__TASK INSTRUCTIONS__
Write out again, word for word, the items from the very first line through the line holding "BEDRIJFSGEGEVENS", with both of those lines included.
Start of Block
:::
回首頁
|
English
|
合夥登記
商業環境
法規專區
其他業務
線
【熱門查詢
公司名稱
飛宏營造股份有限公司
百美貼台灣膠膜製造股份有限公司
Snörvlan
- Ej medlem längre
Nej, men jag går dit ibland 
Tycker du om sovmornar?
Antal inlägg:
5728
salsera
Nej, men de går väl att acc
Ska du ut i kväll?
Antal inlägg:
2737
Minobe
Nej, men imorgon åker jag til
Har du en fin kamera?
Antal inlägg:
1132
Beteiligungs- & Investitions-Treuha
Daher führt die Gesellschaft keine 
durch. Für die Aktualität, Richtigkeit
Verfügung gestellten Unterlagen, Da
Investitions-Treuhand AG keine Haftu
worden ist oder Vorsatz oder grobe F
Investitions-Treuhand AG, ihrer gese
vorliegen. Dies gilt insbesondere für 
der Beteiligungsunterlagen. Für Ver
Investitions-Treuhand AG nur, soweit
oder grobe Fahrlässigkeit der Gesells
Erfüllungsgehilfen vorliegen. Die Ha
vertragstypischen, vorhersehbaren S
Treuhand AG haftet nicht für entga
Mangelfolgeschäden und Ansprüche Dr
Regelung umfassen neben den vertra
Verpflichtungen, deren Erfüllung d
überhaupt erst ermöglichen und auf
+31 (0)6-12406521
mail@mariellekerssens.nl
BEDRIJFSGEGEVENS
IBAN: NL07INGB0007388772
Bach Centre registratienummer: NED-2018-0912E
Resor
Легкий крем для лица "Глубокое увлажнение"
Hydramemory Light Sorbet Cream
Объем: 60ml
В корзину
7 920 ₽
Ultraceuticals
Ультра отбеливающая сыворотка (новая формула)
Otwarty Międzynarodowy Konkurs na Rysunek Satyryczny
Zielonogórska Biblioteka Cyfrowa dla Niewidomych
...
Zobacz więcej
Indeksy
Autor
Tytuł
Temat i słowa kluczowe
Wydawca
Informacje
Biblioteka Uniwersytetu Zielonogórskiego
End of Block
__RESULT FOR THIS TASK__
:::
回首頁
|
English
|
合夥登記
商業環境
法規專區
其他業務
線
【熱門查詢
公司名稱
飛宏營造股份有限公司
百美貼台灣膠膜製造股份有限公司
Snörvlan
- Ej medlem längre
Nej, men jag går dit ibland 
Tycker du om sovmornar?
Antal inlägg:
5728
salsera
Nej, men de går väl att acc
Ska du ut i kväll?
Antal inlägg:
2737
Minobe
Nej, men imorgon åker jag til
Har du en fin kamera?
Antal inlägg:
1132
Beteiligungs- & Investitions-Treuha
Daher führt die Gesellschaft keine 
durch. Für die Aktualität, Richtigkeit
Verfügung gestellten Unterlagen, Da
Investitions-Treuhand AG keine Haftu
worden ist oder Vorsatz oder grobe F
Investitions-Treuhand AG, ihrer gese
vorliegen. Dies gilt insbesondere für 
der Beteiligungsunterlagen. Für Ver
Investitions-Treuhand AG nur, soweit
oder grobe Fahrlässigkeit der Gesells
Erfüllungsgehilfen vorliegen. Die Ha
vertragstypischen, vorhersehbaren S
Treuhand AG haftet nicht für entga
Mangelfolgeschäden und Ansprüche Dr
Regelung umfassen neben den vertra
Verpflichtungen, deren Erfüllung d
überhaupt erst ermöglichen und auf
+31 (0)6-12406521
mail@mariellekerssens.nl
BEDRIJFSGEGEVENS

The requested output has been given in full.